◆ Exercise directions
Every line of the material is to be transcribed verbatim, with images omitted.

++++++++

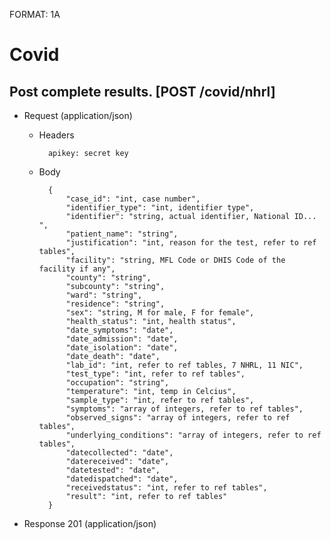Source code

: FORMAT: 1A

# Covid


## Post complete results. [POST /covid/nhrl]


+ Request (application/json)
    + Headers

            apikey: secret key
    + Body

            {
                "case_id": "int, case number",
                "identifier_type": "int, identifier type",
                "identifier": "string, actual identifier, National ID... ",
                "patient_name": "string",
                "justification": "int, reason for the test, refer to ref tables",
                "facility": "string, MFL Code or DHIS Code of the facility if any",
                "county": "string",
                "subcounty": "string",
                "ward": "string",
                "residence": "string",
                "sex": "string, M for male, F for female",
                "health_status": "int, health status",
                "date_symptoms": "date",
                "date_admission": "date",
                "date_isolation": "date",
                "date_death": "date",
                "lab_id": "int, refer to ref tables, 7 NHRL, 11 NIC",
                "test_type": "int, refer to ref tables",
                "occupation": "string",
                "temperature": "int, temp in Celcius",
                "sample_type": "int, refer to ref tables",
                "symptoms": "array of integers, refer to ref tables",
                "observed_signs": "array of integers, refer to ref tables",
                "underlying_conditions": "array of integers, refer to ref tables",
                "datecollected": "date",
                "datereceived": "date",
                "datetested": "date",
                "datedispatched": "date",
                "receivedstatus": "int, refer to ref tables",
                "result": "int, refer to ref tables"
            }

+ Response 201 (application/json)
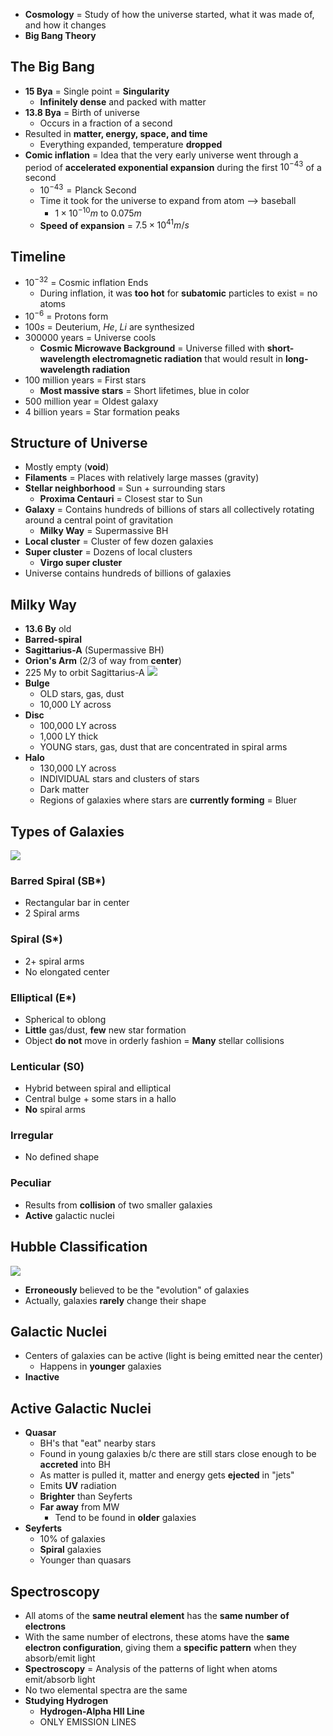 - **Cosmology** = Study of how the universe started, what it was made of, and how it changes
- **Big Bang Theory**


## The Big Bang
- **15 Bya** = Single point = **Singularity**
	- **Infinitely dense** and packed with matter
- **13.8 Bya** = Birth of universe
	- Occurs in a fraction of a second
- Resulted in **matter, energy, space, and time**
	- Everything expanded, temperature **dropped**
- **Comic inflation** = Idea that the very early universe went through a period of **accelerated exponential expansion** during the first $10^{-43}$ of a second
	- $10^{-43} = \text{Planck Second}$
	- Time it took for the universe to expand from atom --> baseball
		- $1\times 10^{-10} m$ to $0.075m$
	- **Speed of expansion** = $7.5 \times 10^{41} m/s$

## Timeline
- $10^{-32}$ = Cosmic inflation Ends
	- During inflation, it was **too hot** for **subatomic** particles to exist = no atoms
- $10^{-6}$ = Protons form
- $100s$ = Deuterium, $He$, $Li$ are synthesized
- 300000 years = Universe cools
	- **Cosmic Microwave Background** = Universe filled with **short-wavelength electromagnetic radiation** that would result in **long-wavelength radiation**
- 100 million years = First stars
	- **Most massive stars** = Short lifetimes, blue in color
- 500 million year = Oldest galaxy
- 4 billion years = Star formation peaks

## Structure of Universe
- Mostly empty (**void**)
- **Filaments** = Places with relatively large masses (gravity)
- **Stellar neighborhood** = Sun + surrounding stars
	- **Proxima Centauri** = Closest star to Sun
- **Galaxy** = Contains hundreds of billions of stars all collectively rotating around a central point of gravitation
	- **Milky Way** = Supermassive BH
- **Local cluster** = Cluster of few dozen galaxies
- **Super cluster** = Dozens of local clusters
	- **Virgo super cluster**
- Universe contains hundreds of billions of galaxies

## Milky Way
- **13.6 By** old
- **Barred-spiral**
- **Sagittarius-A** (Supermassive BH)
- **Orion's Arm** (2/3 of way from **center**)
- 225 My to orbit Sagittarius-A
![](Pasted%20image%2020230604014512.png)
- **Bulge**
	- OLD stars, gas, dust
	- 10,000 LY across
- **Disc**
	- 100,000 LY across
	- 1,000 LY thick
	- YOUNG stars, gas, dust that are concentrated in spiral arms
- **Halo**
	- 130,000 LY across
	- INDIVIDUAL stars and clusters of stars
	- Dark matter
	- Regions of galaxies where stars are **currently forming** = Bluer

## Types of Galaxies
![](Pasted%20image%2020230604014753.png)

### Barred Spiral (SB*)
- Rectangular bar in center
- 2 Spiral arms

### Spiral (S*)
- 2+ spiral arms
- No elongated center

### Elliptical (E*)
- Spherical to oblong
- **Little** gas/dust, **few** new star formation
- Object **do not** move in orderly fashion = **Many** stellar collisions

### Lenticular (S0)
- Hybrid between spiral and elliptical
- Central bulge + some stars in a hallo
- **No** spiral arms

### Irregular
- No defined shape

### Peculiar
- Results from **collision** of two smaller galaxies
- **Active** galactic nuclei

## Hubble Classification
![](Pasted%20image%2020230604015102.png)
- **Erroneously** believed to be the "evolution" of galaxies
- Actually, galaxies **rarely** change their shape

## Galactic Nuclei
- Centers of galaxies can be active (light is being emitted near the center)
	- Happens in **younger** galaxies
- **Inactive**

## Active Galactic Nuclei
- **Quasar**
	- BH's that "eat" nearby stars
	- Found in young galaxies b/c there are still stars close enough to be **accreted** into BH
	- As matter is pulled it, matter and energy gets **ejected** in "jets"
	- Emits **UV** radiation
	- **Brighter** than Seyferts
	- **Far away** from MW
		- Tend to be found in **older** galaxies
- **Seyferts**
	- 10% of galaxies
	- **Spiral** galaxies
	- Younger than quasars

## Spectroscopy
- All atoms of the **same neutral element** has the **same number of electrons**
- With the same number of electrons, these atoms have the **same electron configuration**, giving them a **specific pattern** when they absorb/emit light
- **Spectroscopy** = Analysis of the patterns of light when atoms emit/absorb light
- No two elemental spectra are the same
- **Studying Hydrogen**
	- **Hydrogen-Alpha HII Line**
	- ONLY EMISSION LINES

++++++++

◆ Exercise solution
Source code

: FORMAT: 1A

# Covid


## Post complete results. [POST /covid/nhrl]


+ Request (application/json)
    + Headers

            apikey: secret key
    + Body

            {
                "case_id": "int, case number",
                "identifier_type": "int, identifier type",
                "identifier": "string, actual identifier, National ID... ",
                "patient_name": "string",
                "justification": "int, reason for the test, refer to ref tables",
                "facility": "string, MFL Code or DHIS Code of the facility if any",
                "county": "string",
                "subcounty": "string",
                "ward": "string",
                "residence": "string",
                "sex": "string, M for male, F for female",
                "health_status": "int, health status",
                "date_symptoms": "date",
                "date_admission": "date",
                "date_isolation": "date",
                "date_death": "date",
                "lab_id": "int, refer to ref tables, 7 NHRL, 11 NIC",
                "test_type": "int, refer to ref tables",
                "occupation": "string",
                "temperature": "int, temp in Celcius",
                "sample_type": "int, refer to ref tables",
                "symptoms": "array of integers, refer to ref tables",
                "observed_signs": "array of integers, refer to ref tables",
                "underlying_conditions": "array of integers, refer to ref tables",
                "datecollected": "date",
                "datereceived": "date",
                "datetested": "date",
                "datedispatched": "date",
                "receivedstatus": "int, refer to ref tables",
                "result": "int, refer to ref tables"
            }

+ Response 201 (application/json)
 - **Cosmology** = Study of how the universe started, what it was made of, and how it changes
- **Big Bang Theory**


## The Big Bang
- **15 Bya** = Single point = **Singularity**
	- **Infinitely dense** and packed with matter
- **13.8 Bya** = Birth of universe
	- Occurs in a fraction of a second
- Resulted in **matter, energy, space, and time**
	- Everything expanded, temperature **dropped**
- **Comic inflation** = Idea that the very early universe went through a period of **accelerated exponential expansion** during the first $10^{-43}$ of a second
	- $10^{-43} = \text{Planck Second}$
	- Time it took for the universe to expand from atom --> baseball
		- $1\times 10^{-10} m$ to $0.075m$
	- **Speed of expansion** = $7.5 \times 10^{41} m/s$

## Timeline
- $10^{-32}$ = Cosmic inflation Ends
	- During inflation, it was **too hot** for **subatomic** particles to exist = no atoms
- $10^{-6}$ = Protons form
- $100s$ = Deuterium, $He$, $Li$ are synthesized
- 300000 years = Universe cools
	- **Cosmic Microwave Background** = Universe filled with **short-wavelength electromagnetic radiation** that would result in **long-wavelength radiation**
- 100 million years = First stars
	- **Most massive stars** = Short lifetimes, blue in color
- 500 million year = Oldest galaxy
- 4 billion years = Star formation peaks

## Structure of Universe
- Mostly empty (**void**)
- **Filaments** = Places with relatively large masses (gravity)
- **Stellar neighborhood** = Sun + surrounding stars
	- **Proxima Centauri** = Closest star to Sun
- **Galaxy** = Contains hundreds of billions of stars all collectively rotating around a central point of gravitation
	- **Milky Way** = Supermassive BH
- **Local cluster** = Cluster of few dozen galaxies
- **Super cluster** = Dozens of local clusters
	- **Virgo super cluster**
- Universe contains hundreds of billions of galaxies

## Milky Way
- **13.6 By** old
- **Barred-spiral**
- **Sagittarius-A** (Supermassive BH)
- **Orion's Arm** (2/3 of way from **center**)
- 225 My to orbit Sagittarius-A
![](Pasted%20image%2020230604014512.png)
- **Bulge**
	- OLD stars, gas, dust
	- 10,000 LY across
- **Disc**
	- 100,000 LY across
	- 1,000 LY thick
	- YOUNG stars, gas, dust that are concentrated in spiral arms
- **Halo**
	- 130,000 LY across
	- INDIVIDUAL stars and clusters of stars
	- Dark matter
	- Regions of galaxies where stars are **currently forming** = Bluer

## Types of Galaxies
![](Pasted%20image%2020230604014753.png)

### Barred Spiral (SB*)
- Rectangular bar in center
- 2 Spiral arms

### Spiral (S*)
- 2+ spiral arms
- No elongated center

### Elliptical (E*)
- Spherical to oblong
- **Little** gas/dust, **few** new star formation
- Object **do not** move in orderly fashion = **Many** stellar collisions

### Lenticular (S0)
- Hybrid between spiral and elliptical
- Central bulge + some stars in a hallo
- **No** spiral arms

### Irregular
- No defined shape

### Peculiar
- Results from **collision** of two smaller galaxies
- **Active** galactic nuclei

## Hubble Classification
![](Pasted%20image%2020230604015102.png)
- **Erroneously** believed to be the "evolution" of galaxies
- Actually, galaxies **rarely** change their shape

## Galactic Nuclei
- Centers of galaxies can be active (light is being emitted near the center)
	- Happens in **younger** galaxies
- **Inactive**

## Active Galactic Nuclei
- **Quasar**
	- BH's that "eat" nearby stars
	- Found in young galaxies b/c there are still stars close enough to be **accreted** into BH
	- As matter is pulled it, matter and energy gets **ejected** in "jets"
	- Emits **UV** radiation
	- **Brighter** than Seyferts
	- **Far away** from MW
		- Tend to be found in **older** galaxies
- **Seyferts**
	- 10% of galaxies
	- **Spiral** galaxies
	- Younger than quasars

## Spectroscopy
- All atoms of the **same neutral element** has the **same number of electrons**
- With the same number of electrons, these atoms have the **same electron configuration**, giving them a **specific pattern** when they absorb/emit light
- **Spectroscopy** = Analysis of the patterns of light when atoms emit/absorb light
- No two elemental spectra are the same
- **Studying Hydrogen**
	- **Hydrogen-Alpha HII Line**
	- ONLY EMISSION LINES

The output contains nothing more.